Obeying the Rules

My graduate typography class, taught by Kristin Hughes, began with a review of the basic rules of typography, very much like Karen Moyer's lecture on What's Normal.

The rules to generally obey are the following:

  • For optimum legibility, choose classic, time-tested typefaces with a proven track records.
  • Be mindful not to use too many typefaces at once.
  • Avoid combining typefaces that are too similar. It looks like a mistake.
  • Text set in all capital letters severely retards reading. Use upper and lower case letters for optimum readability.
  • For text type, use sizes that according to legibility studies prove most readable. These sizes range from 8-12 points.
  • Avoid using too many different types sizes and weights at the same time.
  • Use text type of book weight. Avoid typefaces appearing too heavy or too light.
  • Use typefaces of medium width.
  • For text type, use consistent letter and word spacing (kerning) to produce an even, uninterrupted flow.
  • Use appropriate line lengths.
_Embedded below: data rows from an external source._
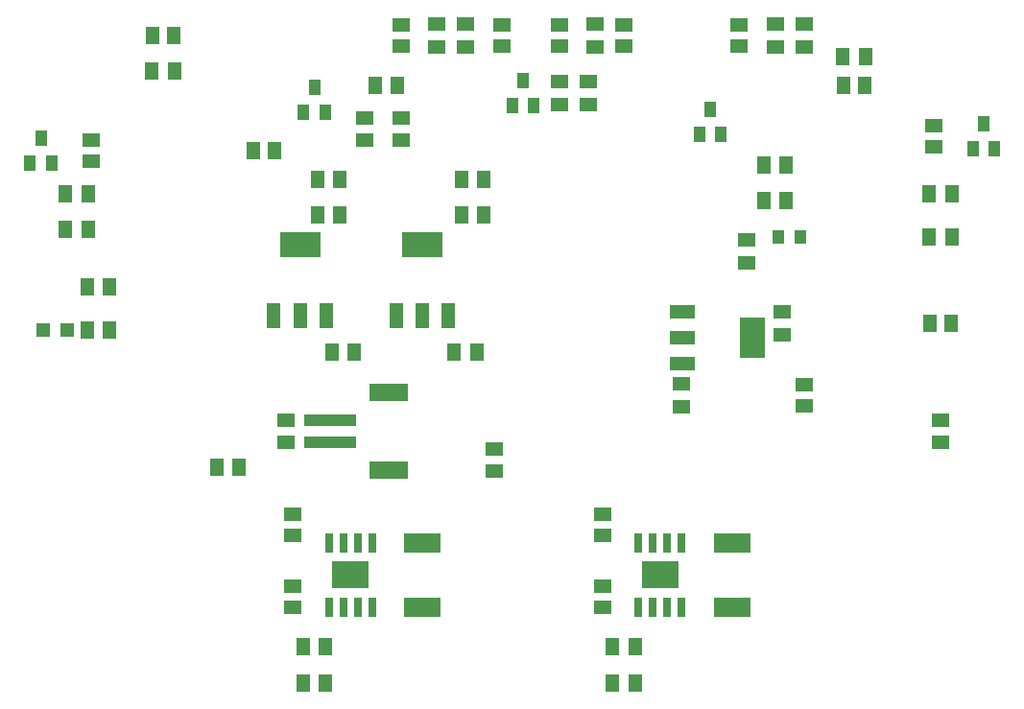
<source format=gtp>
G75*
%MOIN*%
%OFA0B0*%
%FSLAX25Y25*%
%IPPOS*%
%LPD*%
%AMOC8*
5,1,8,0,0,1.08239X$1,22.5*
%
%ADD10R,0.06299X0.05118*%
%ADD11R,0.05118X0.06299*%
%ADD12R,0.04799X0.08799*%
%ADD13R,0.14173X0.08661*%
%ADD14R,0.18110X0.03937*%
%ADD15R,0.13386X0.06299*%
%ADD16R,0.04724X0.04724*%
%ADD17R,0.03937X0.05512*%
%ADD18R,0.05118X0.05906*%
%ADD19R,0.05906X0.05118*%
%ADD20R,0.12598X0.07087*%
%ADD21R,0.02559X0.06890*%
%ADD22R,0.12992X0.09488*%
%ADD23R,0.03937X0.04921*%
%ADD24R,0.08799X0.04799*%
%ADD25R,0.08661X0.14173*%
D10*
X0220095Y0205260D03*
X0220095Y0212740D03*
X0285095Y0227563D03*
X0285095Y0235437D03*
X0320095Y0252563D03*
X0320095Y0260437D03*
X0307595Y0277563D03*
X0307595Y0285437D03*
X0327595Y0235240D03*
X0327595Y0227760D03*
X0375095Y0222937D03*
X0375095Y0215063D03*
X0372595Y0317760D03*
X0372595Y0325240D03*
X0327595Y0352563D03*
X0327595Y0360437D03*
X0317595Y0360437D03*
X0317595Y0352563D03*
X0305095Y0352760D03*
X0305095Y0360240D03*
X0255095Y0360437D03*
X0255095Y0352563D03*
X0252595Y0340437D03*
X0252595Y0332563D03*
X0242595Y0332563D03*
X0242595Y0340437D03*
X0242595Y0352760D03*
X0242595Y0360240D03*
X0210095Y0360437D03*
X0210095Y0352563D03*
X0200095Y0352563D03*
X0200095Y0360437D03*
X0187595Y0327937D03*
X0187595Y0320063D03*
X0175095Y0320063D03*
X0175095Y0327937D03*
X0080095Y0320240D03*
X0080095Y0312760D03*
X0147595Y0222937D03*
X0147595Y0215063D03*
D11*
X0153658Y0131500D03*
X0161532Y0131500D03*
X0161532Y0144000D03*
X0153658Y0144000D03*
X0131335Y0206500D03*
X0123855Y0206500D03*
X0163658Y0246500D03*
X0171532Y0246500D03*
X0206158Y0246500D03*
X0214032Y0246500D03*
X0216532Y0294000D03*
X0208658Y0294000D03*
X0208658Y0306500D03*
X0216532Y0306500D03*
X0186335Y0339000D03*
X0178855Y0339000D03*
X0166532Y0306500D03*
X0158658Y0306500D03*
X0158658Y0294000D03*
X0166532Y0294000D03*
X0143835Y0316500D03*
X0136355Y0316500D03*
X0109032Y0344000D03*
X0101158Y0344000D03*
X0079032Y0301500D03*
X0071158Y0301500D03*
X0071158Y0289000D03*
X0079032Y0289000D03*
X0078855Y0269000D03*
X0086335Y0269000D03*
X0261158Y0144000D03*
X0269032Y0144000D03*
X0269032Y0131500D03*
X0261158Y0131500D03*
X0371355Y0256500D03*
X0378835Y0256500D03*
X0379032Y0286500D03*
X0371158Y0286500D03*
X0371158Y0301500D03*
X0379032Y0301500D03*
X0349032Y0349000D03*
X0341158Y0349000D03*
X0321335Y0311500D03*
X0313855Y0311500D03*
X0313855Y0299000D03*
X0321335Y0299000D03*
D12*
X0204194Y0259299D03*
X0195095Y0259299D03*
X0185997Y0259299D03*
X0161694Y0259299D03*
X0152595Y0259299D03*
X0143497Y0259299D03*
D13*
X0152595Y0283701D03*
X0195095Y0283701D03*
D14*
X0163028Y0222937D03*
X0163028Y0215063D03*
D15*
X0183501Y0205614D03*
X0183501Y0232386D03*
D16*
X0071729Y0254000D03*
X0063461Y0254000D03*
D17*
X0066335Y0312169D03*
X0058855Y0312169D03*
X0062595Y0320831D03*
X0153855Y0329669D03*
X0161335Y0329669D03*
X0157595Y0338331D03*
X0226355Y0332169D03*
X0233835Y0332169D03*
X0230095Y0340831D03*
X0291355Y0322169D03*
X0298835Y0322169D03*
X0295095Y0330831D03*
X0386355Y0317169D03*
X0393835Y0317169D03*
X0390095Y0325831D03*
D18*
X0348835Y0339000D03*
X0341355Y0339000D03*
X0108835Y0356500D03*
X0101355Y0356500D03*
X0086335Y0254000D03*
X0078855Y0254000D03*
D19*
X0150095Y0190240D03*
X0150095Y0182760D03*
X0150095Y0165240D03*
X0150095Y0157760D03*
X0257595Y0157760D03*
X0257595Y0165240D03*
X0257595Y0182760D03*
X0257595Y0190240D03*
X0265095Y0352760D03*
X0265095Y0360240D03*
X0222595Y0360240D03*
X0222595Y0352760D03*
X0187595Y0352760D03*
X0187595Y0360240D03*
D20*
X0195095Y0180024D03*
X0195095Y0157976D03*
X0302595Y0157976D03*
X0302595Y0180024D03*
D21*
X0285095Y0180024D03*
X0280095Y0180024D03*
X0275095Y0180024D03*
X0270095Y0180024D03*
X0270095Y0157976D03*
X0275095Y0157976D03*
X0280095Y0157976D03*
X0285095Y0157976D03*
X0177595Y0157976D03*
X0172595Y0157976D03*
X0167595Y0157976D03*
X0162595Y0157976D03*
X0162595Y0180024D03*
X0167595Y0180024D03*
X0172595Y0180024D03*
X0177595Y0180024D03*
D22*
X0170095Y0169000D03*
X0277595Y0169000D03*
D23*
X0318658Y0286500D03*
X0326532Y0286500D03*
D24*
X0285394Y0260598D03*
X0285394Y0251500D03*
X0285394Y0242402D03*
D25*
X0309796Y0251500D03*
M02*

</source>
Lines that are too short or too long disrupt the reading process.
  • For text type, use line spacing (leading) that easily carries the eye from one line to the next.
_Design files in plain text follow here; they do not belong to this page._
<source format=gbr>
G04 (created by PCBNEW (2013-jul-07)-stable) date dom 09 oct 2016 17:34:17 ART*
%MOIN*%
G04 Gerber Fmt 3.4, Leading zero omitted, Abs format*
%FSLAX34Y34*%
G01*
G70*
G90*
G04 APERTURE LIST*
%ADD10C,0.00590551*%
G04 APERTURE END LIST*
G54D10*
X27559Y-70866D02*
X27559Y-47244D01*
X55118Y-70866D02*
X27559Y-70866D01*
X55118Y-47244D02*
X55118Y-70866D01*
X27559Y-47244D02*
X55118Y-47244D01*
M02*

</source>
  • For optimum readability, use a flush left, ragged right style.
  • Strive for consistent rhythmic rags.
  • Clearly indicate paragraphs. You never have to indent the first paragraph of a column.
  • Avoid widows (words left on a line by themselves) and orphans (a single word at the beginning of a column or page).
  • Emphasize elements within text with discretion. Never combine small caps and regular caps.
  • Always maintain the integrity of your type. Avoid stretching or distorting your typefaces or putting text on a curve.
  • Always align letters on the baseline or the meanline.
  • When working in color, ensure that sufficient contrast exists between type and its background.